After experimenting with it a bit, I now have a good idea of some areas where I can optimize.

1️⃣ Adding Database Indexes

We had a query relying on a few columns for joins and ordering—columns that weren’t indexed. Adding those indexes cut the database load by 10% (from 2.2 to 2.0). It’s a small tweak, but hey, it’s a solid win right out of the gate!

2️⃣ Reducing Frequecy of Materialized View Refresh

NodeFlair’s salary data comes from a bunch of sources, and leveraging a materialized view was a game changer for speed. It did wonders by pre-computing the data.

But here’s the kicker: as our data points grew to millions, the refresh process started taking up to 6 minutes.
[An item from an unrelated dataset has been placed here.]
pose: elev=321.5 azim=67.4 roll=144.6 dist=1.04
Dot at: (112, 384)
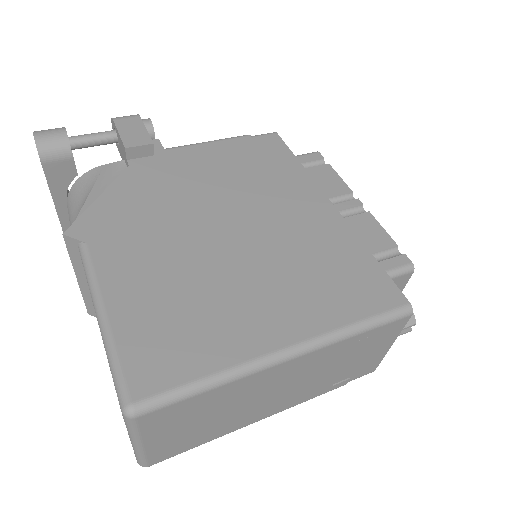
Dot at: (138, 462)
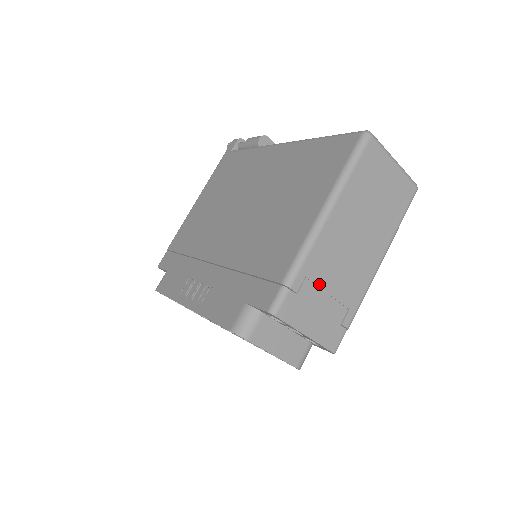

That’s bonkers, especially since we’re refreshing every 10 minutes!

So, I had to ask—do we really need this refresh frenzy every 10 minutes? Sure, almost-real-time data sounds great, but the reality is, the data doesn’t shift that much every 10 minutes. Stretching the refresh to 60 minutes doesn’t really hurt the user experience.
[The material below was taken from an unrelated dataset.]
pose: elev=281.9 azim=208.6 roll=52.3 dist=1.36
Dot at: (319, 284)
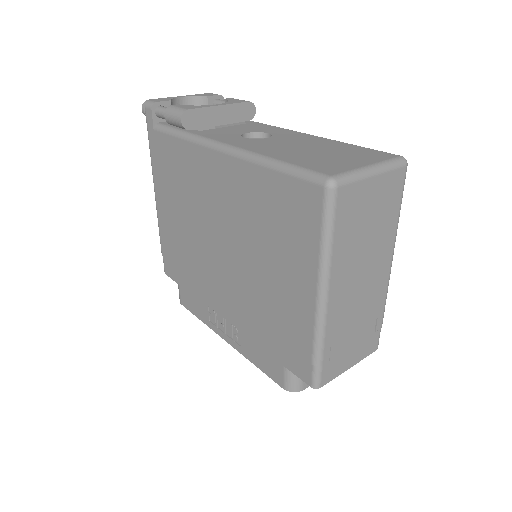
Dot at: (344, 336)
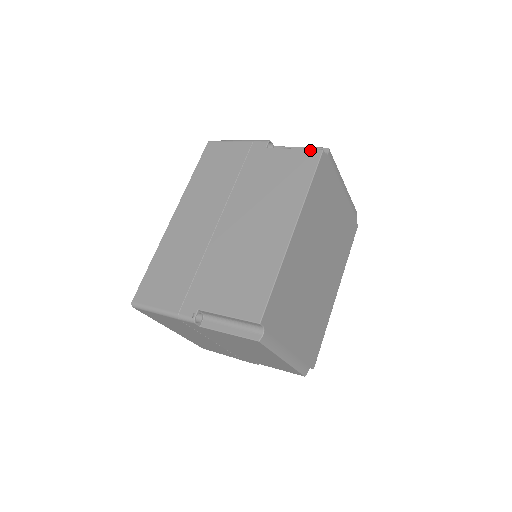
Here’s the bonus: by slowing down the refresh rate, we’re also cutting down on query time and database load when not refreshing.

This is because refreshing involves:

Locking tables, which blocks other queries and creates wait times.
Heavy I/O operations, which lead to disk contention and slower performance.

Overall, this tweak dropped our database load from 2.0 to 0.7!

It’s a solid fix and we can definitely call it quit, but since we’re all about optimization, why not dig deeper and find more ways to scale better for the future?

3️⃣ Caching Frequently Queries

We put the final touches on our performance boost by caching frequently accessed but rarely updated values. No need to hit the database every time.

With Ruby on Rails, we’ve got the power of low-level caching and Redis on our side. Fetching from Redis is lightning-fast compared to hitting Postgres. This tweak not only streamlined the process but also enhanced the UX significantly.

The result? We shaved off time from 0.7 to 0.4 seconds.

Wrapping Up: Efficiency Boosts at Lower Cost!

In just one day, we cut the average database load from 2.2 to 0.4 — talk about a 72% boost!

Here’s what that means:

We’ve slashed database latencies, giving users a smoother experience. Latencies for landing pages now reliably sit around 600ms, with dips to 400ms during quieter times (check out how we nailed it under 300ms by using using Cloudflare CF-IPCountry).

Even better, our database usage dropped by 8% instead of the feared 16% increase, despite a 30% jump in web sessions! That’s because we’re now using t4g DB instances, which only charge us when we go over the baseline (2vCPU in our case). Say goodbye to wasteful charges!